• _Exercise objective_
Since only part of the material below is wanted, output exactly the lines from the one with "els avenços que" up to and including the one with "de Gestió de".

• _Records for processing_
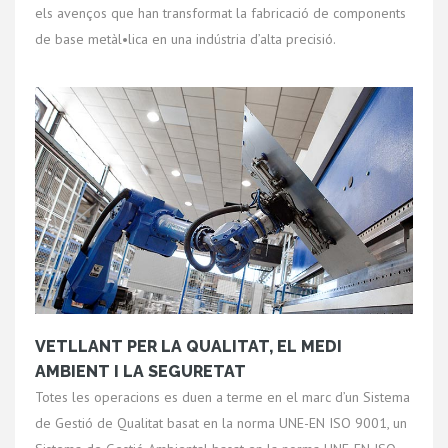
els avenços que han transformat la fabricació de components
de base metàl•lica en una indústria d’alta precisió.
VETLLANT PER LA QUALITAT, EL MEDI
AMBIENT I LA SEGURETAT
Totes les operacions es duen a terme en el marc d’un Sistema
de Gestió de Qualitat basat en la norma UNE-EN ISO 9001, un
==
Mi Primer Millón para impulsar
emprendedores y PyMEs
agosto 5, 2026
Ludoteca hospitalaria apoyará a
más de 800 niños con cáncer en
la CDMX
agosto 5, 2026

• _Output for this exercise_
els avenços que han transformat la fabricació de components
de base metàl•lica en una indústria d’alta precisió.
VETLLANT PER LA QUALITAT, EL MEDI
AMBIENT I LA SEGURETAT
Totes les operacions es duen a terme en el marc d’un Sistema
de Gestió de Qualitat basat en la norma UNE-EN ISO 9001, un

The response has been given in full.